Beim Hauseigentümerverband (HEV) hält man dagegen: Die gesetzlichen Anforderungen für eine Kündigung wegen ausgebliebener Zahlungen seien bereits heute «streng und sehr formalistisch», erklärt Monika Sommer, stellvertretende Direktorin des Haus HEV, auf Anfrage.

«Bis ein Mieter, der seinen Mietzins nicht mehr bezahlt, die Wohnung tatsächlich verlässt, vergehen mindestens einige Monate. Für Vermieter ist daher in solchen Fällen das Risiko von Ausfällen sehr gross.» Für Sommer steht daher fest: «Eine weitere Erschwerung des Kündigungsrechts beim Ausbleiben der Mietzinszahlung wäre für Vermieter nicht zumutbar.»

Umfrage
Konnten Sie die Wohnungsmiete schon einmal nicht bezahlen?

Dass die Coronasituation für viele Mieterinnen und Mieter zum Problem wird, hielt auch das Bundesamt für Wohnungswesen in einem im Juli veröffentlichten Bericht fest: «Fast ein Viertel der Haushalte in der Schweiz lebt in einer unbefriedigenden Wohnsituation, (…) weil die Wohnkosten sie zu arg belasten oder weil die Wohnung Defizite aufweist», heisst es in dem Bericht. Arbeitslosigkeit erhöhe das Risiko, in eine solche unbefriedigende Wohnsituation abzurutschen, um 40 Prozent. 

Angespannter Wohnungsmarkt in den Städten

Gleichzeitig steigt die Zahl leerstehender Wohnungen weiter: Im Vergleich zum Vorjahr sind weitere 3'449 Wohnungen unbewohnt – das zeigen die heute Montag vom Bundesamt für Statistik veröffentlichten Zahlen. Anfang Juni 2020 zählte das BFS schweizweit 78'832 Leerwohnungen. Dies entspricht 1,72 Prozent des gesamten Wohnungsbestandes (einschliesslich Einfamilienhäuser). Die Unterschiede sind regional jedoch sehr ausgeprägt. 

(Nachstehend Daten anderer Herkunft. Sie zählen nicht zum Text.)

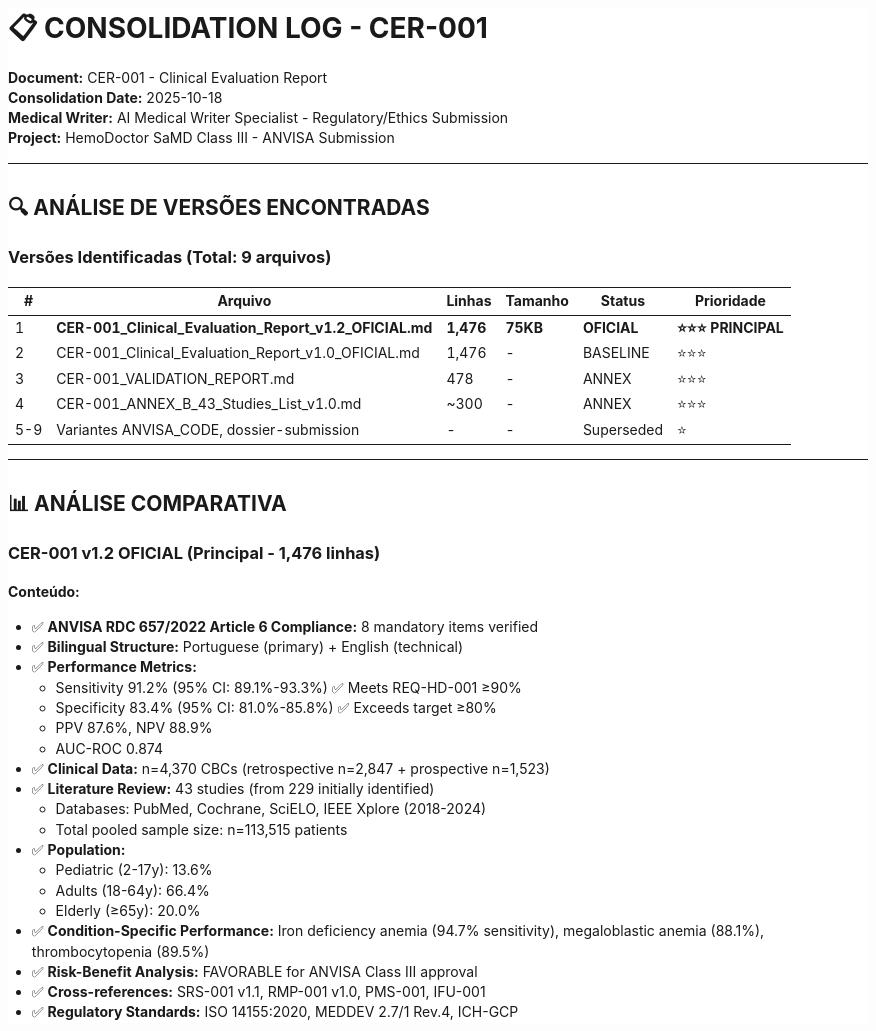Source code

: # 📋 CONSOLIDATION LOG - CER-001

**Document:** CER-001 - Clinical Evaluation Report  
**Consolidation Date:** 2025-10-18  
**Medical Writer:** AI Medical Writer Specialist - Regulatory/Ethics Submission  
**Project:** HemoDoctor SaMD Class III - ANVISA Submission  

---

## 🔍 **ANÁLISE DE VERSÕES ENCONTRADAS**

### Versões Identificadas (Total: 9 arquivos)

| # | Arquivo | Linhas | Tamanho | Status | Prioridade |
|---|---------|--------|---------|---------|-----------|
| 1 | **CER-001_Clinical_Evaluation_Report_v1.2_OFICIAL.md** | **1,476** | **75KB** | **OFICIAL** | **⭐⭐⭐ PRINCIPAL** |
| 2 | CER-001_Clinical_Evaluation_Report_v1.0_OFICIAL.md | 1,476 | - | BASELINE | ⭐⭐⭐ |
| 3 | CER-001_VALIDATION_REPORT.md | 478 | - | ANNEX | ⭐⭐⭐ |
| 4 | CER-001_ANNEX_B_43_Studies_List_v1.0.md | ~300 | - | ANNEX | ⭐⭐⭐ |
| 5-9 | Variantes ANVISA_CODE, dossier-submission | - | - | Superseded | ⭐ |

---

## 📊 **ANÁLISE COMPARATIVA**

### **CER-001 v1.2 OFICIAL** (Principal - 1,476 linhas)

**Conteúdo:**
- ✅ **ANVISA RDC 657/2022 Article 6 Compliance:** 8 mandatory items verified
- ✅ **Bilingual Structure:** Portuguese (primary) + English (technical)
- ✅ **Performance Metrics:**
  - Sensitivity 91.2% (95% CI: 89.1%-93.3%) ✅ Meets REQ-HD-001 ≥90%
  - Specificity 83.4% (95% CI: 81.0%-85.8%) ✅ Exceeds target ≥80%
  - PPV 87.6%, NPV 88.9%
  - AUC-ROC 0.874
- ✅ **Clinical Data:** n=4,370 CBCs (retrospective n=2,847 + prospective n=1,523)
- ✅ **Literature Review:** 43 studies (from 229 initially identified)
  - Databases: PubMed, Cochrane, SciELO, IEEE Xplore (2018-2024)
  - Total pooled sample size: n=113,515 patients
- ✅ **Population:**
  - Pediatric (2-17y): 13.6%
  - Adults (18-64y): 66.4%
  - Elderly (≥65y): 20.0%
- ✅ **Condition-Specific Performance:** Iron deficiency anemia (94.7% sensitivity), megaloblastic anemia (88.1%), thrombocytopenia (89.5%)
- ✅ **Risk-Benefit Analysis:** FAVORABLE for ANVISA Class III approval
- ✅ **Cross-references:** SRS-001 v1.1, RMP-001 v1.0, PMS-001, IFU-001
- ✅ **Regulatory Standards:** ISO 14155:2020, MEDDEV 2.7/1 Rev.4, ICH-GCP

Zum selben Schluss kommt das Bundesamt für Wohnungswesen im erwähnten Bericht. Auf Anfrage erklärt Lukas Walter, wissenschaftlicher Mitarbeiter bei dem Amt: «In Kantonen wie Genf, Zug oder Zürich liege die Leerwohnungsziffer immer noch unter 1,0 Prozent, was auf einen angespannten Wohnungsmarkt schliessen lässt.» Dagegen stünden in den Kantonen Solothurn, Tessin, Aargau und Jura über 2,5 Prozent der Wohnungen leer, was auf ein Überangebot hinweise. Der schweizerische Durchschnittswert von 1,7 Prozent stehe aber «eigentlich für einen gut funktionierenden Wohnungsmarkt».



Dass immer mehr Wohnungen leer stehen, ist für Natalie Imboden ein Zeichen dafür, «dass an den Bedürfnissen der Menschen vorbeigebaut wird». Statt günstiger Wohnraum in den Städten werde im hohen Preissegment und eher ländlich gebaut. «In allen Städten herrscht Wohnungsnot.»

In der Coronakrise komme hinzu, dass viele Menschen nicht umziehen wollten oder könnten – respektive, dass niemand mehr von ennet der Grenze in die Schweiz ziehe. Imboden kritisiert, dass gerade Pensionskassen Immobilien als Anlagemöglichkeit sähen. Es werde zu selten für die realen Bedürfnisse der Menschen gebaut.

Wo die Nachfrage gross ist, gibt es kein Bauland

Als einen Grund für die steigende Zahl von leerstehenden Wohnungen nennt man beim HEV «die nach wie vor rege Bautätigkeit, namentlich im Mietwohnungsbereich». Wegen der tiefen Zinsen würden Investitionen in den Mietwohnungsbau als attraktiver angesehen als alternative Investitionsformen. Für Mieterinnen und Mieter habe das den Vorteil, dass sie mehr Wohnungen zur Auswahl hätten.

Jedoch heisst es auch beim HEV: «Teilweise werden Wohnungen dort gebaut, wo die Nachfrage nicht vorhanden ist.» Was aber auch daran liege, dass dort, wo die Nachfrage am grössten sei, der Bau neuer Wohnungen nicht oder nur erschwert möglich sei, erklärt Monika Sommer – weil es kein freies Bauland gebe oder aufgrund von Bauvorschriften.